■ **AIM**
Retype every line of the material below word for word, leaving out the pictures.

■ **RECORDS PROVIDED**
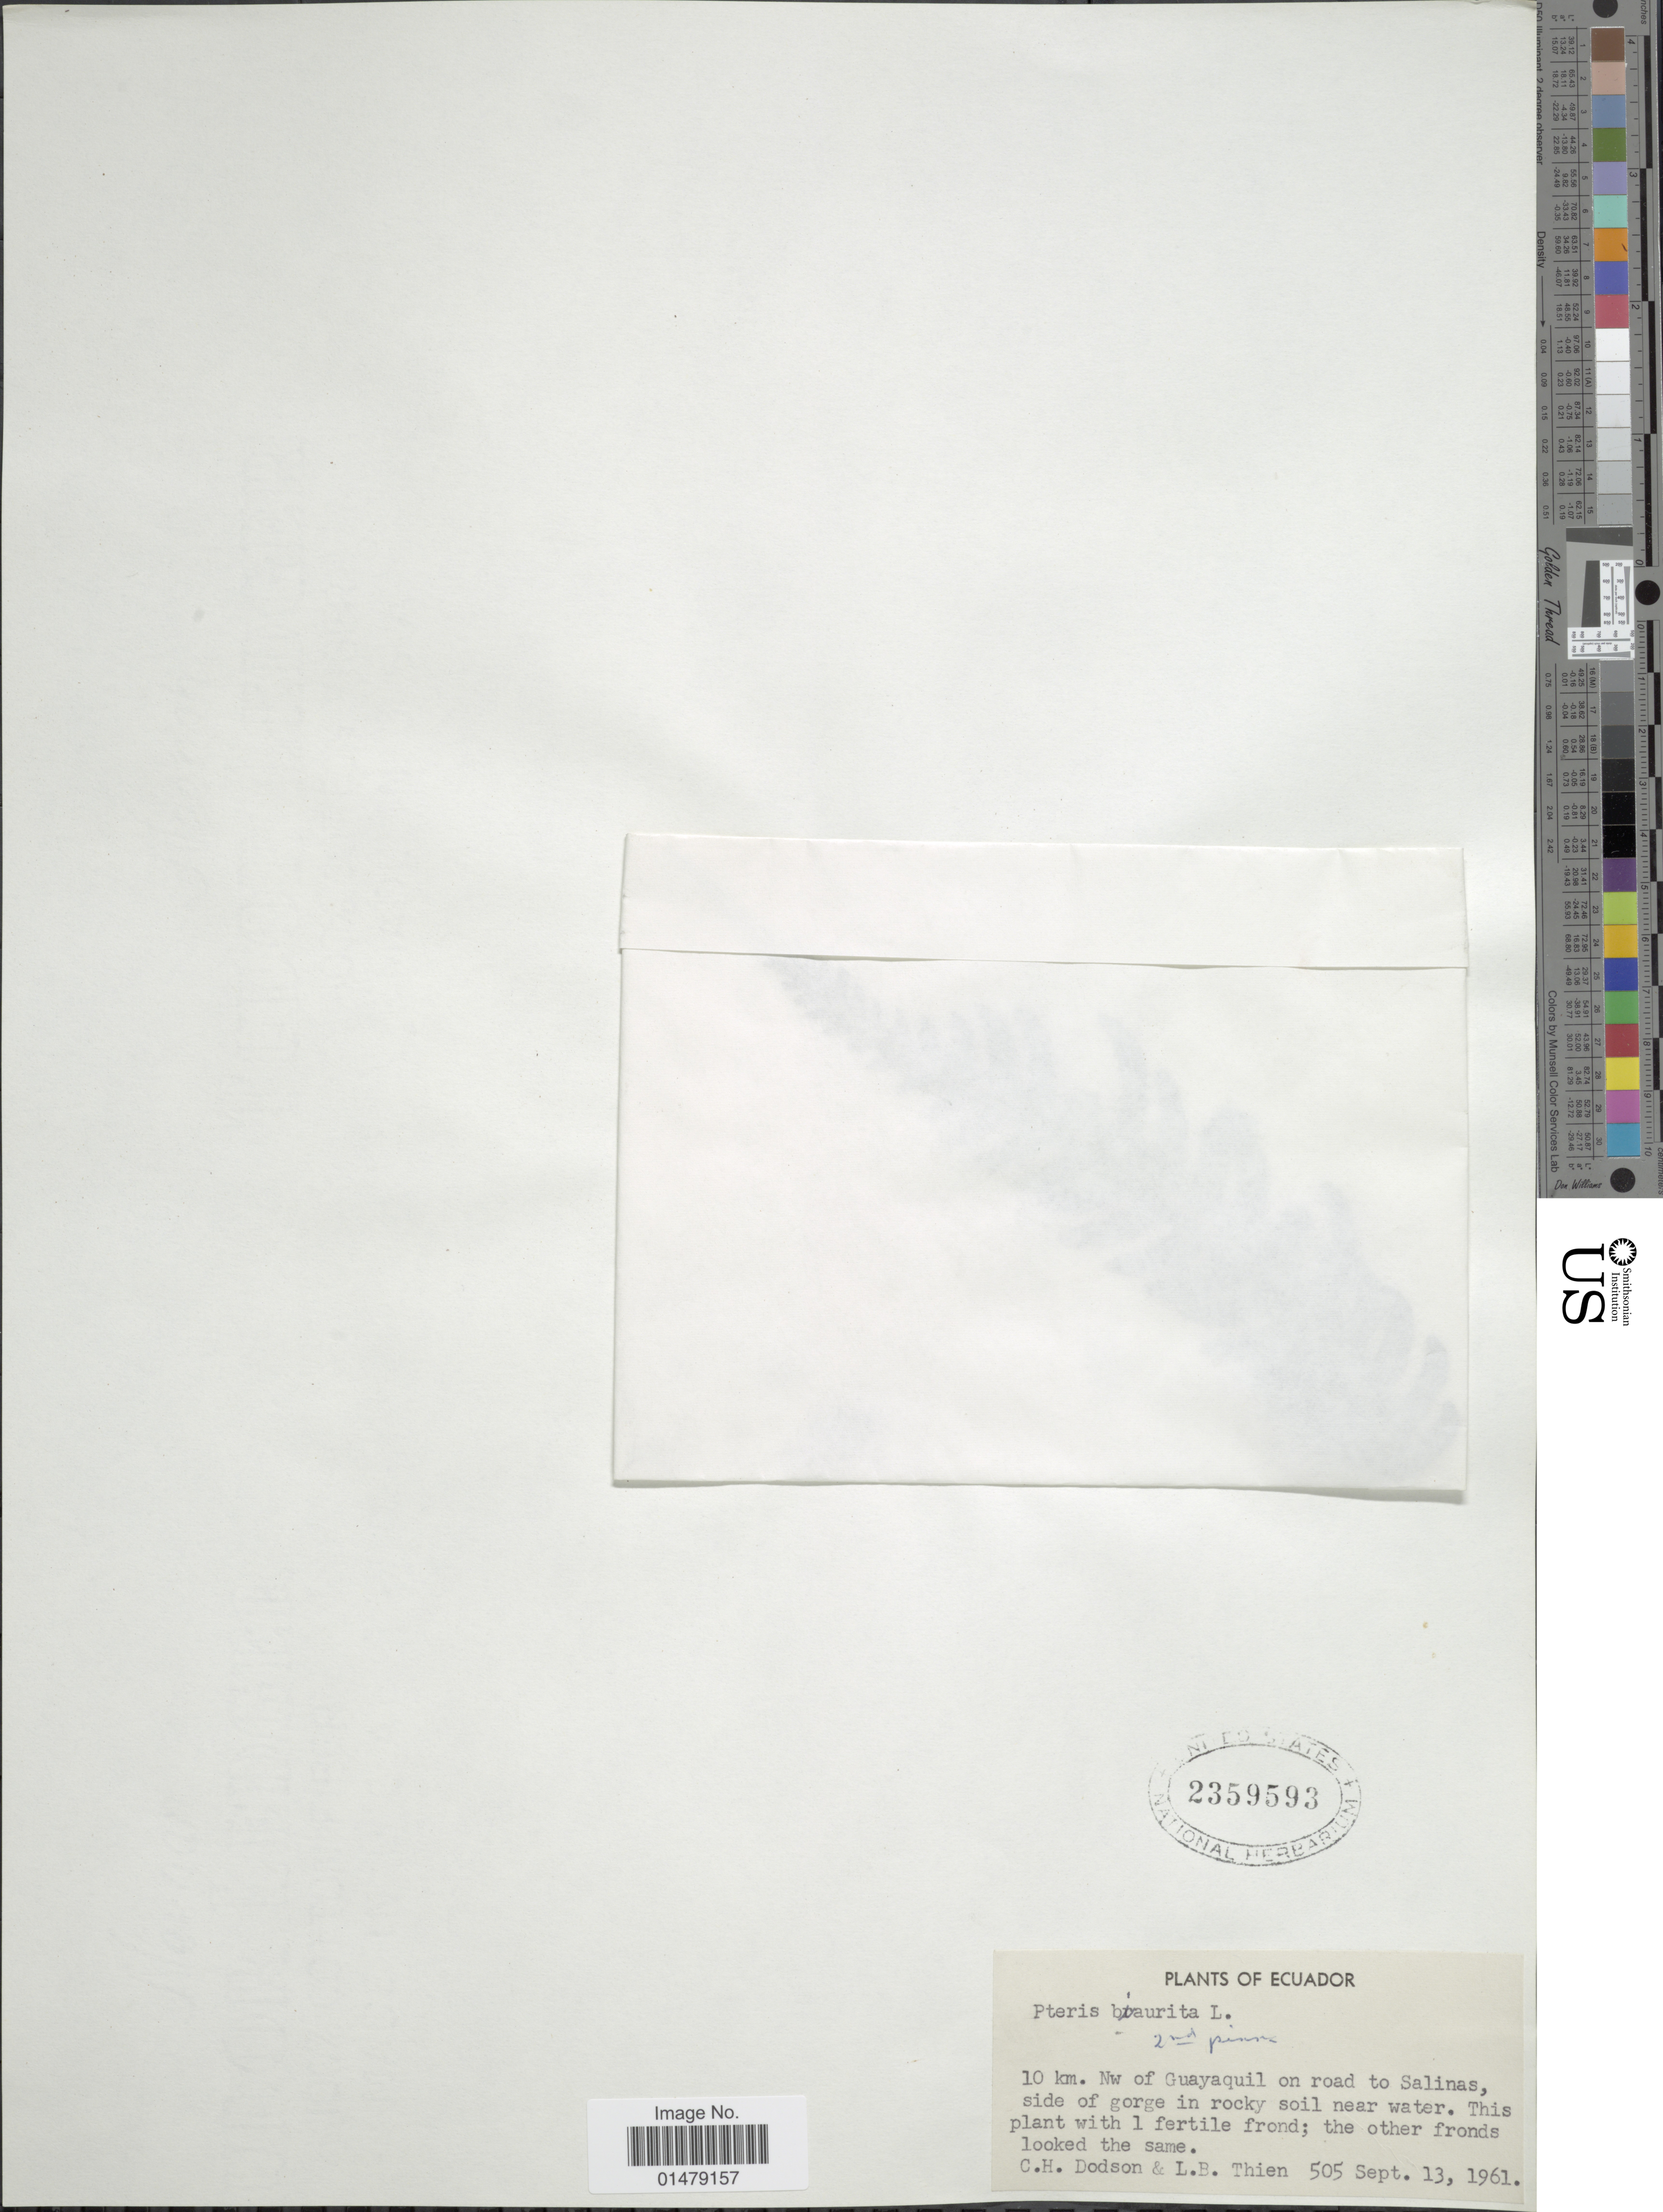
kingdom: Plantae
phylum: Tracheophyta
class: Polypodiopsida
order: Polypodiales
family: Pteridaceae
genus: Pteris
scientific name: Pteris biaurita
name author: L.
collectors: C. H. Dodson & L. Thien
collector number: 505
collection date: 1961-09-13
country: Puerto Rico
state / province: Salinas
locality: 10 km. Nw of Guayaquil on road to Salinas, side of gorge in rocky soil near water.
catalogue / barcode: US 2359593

■ **EXERCISE RESPONSE**
kingdom: Plantae
phylum: Tracheophyta
class: Polypodiopsida
order: Polypodiales
family: Pteridaceae
genus: Pteris
scientific name: Pteris biaurita
name author: L.
collectors: C. H. Dodson & L. Thien
collector number: 505
collection date: 1961-09-13
country: Puerto Rico
state / province: Salinas
locality: 10 km. Nw of Guayaquil on road to Salinas, side of gorge in rocky soil near water.
catalogue / barcode: US 2359593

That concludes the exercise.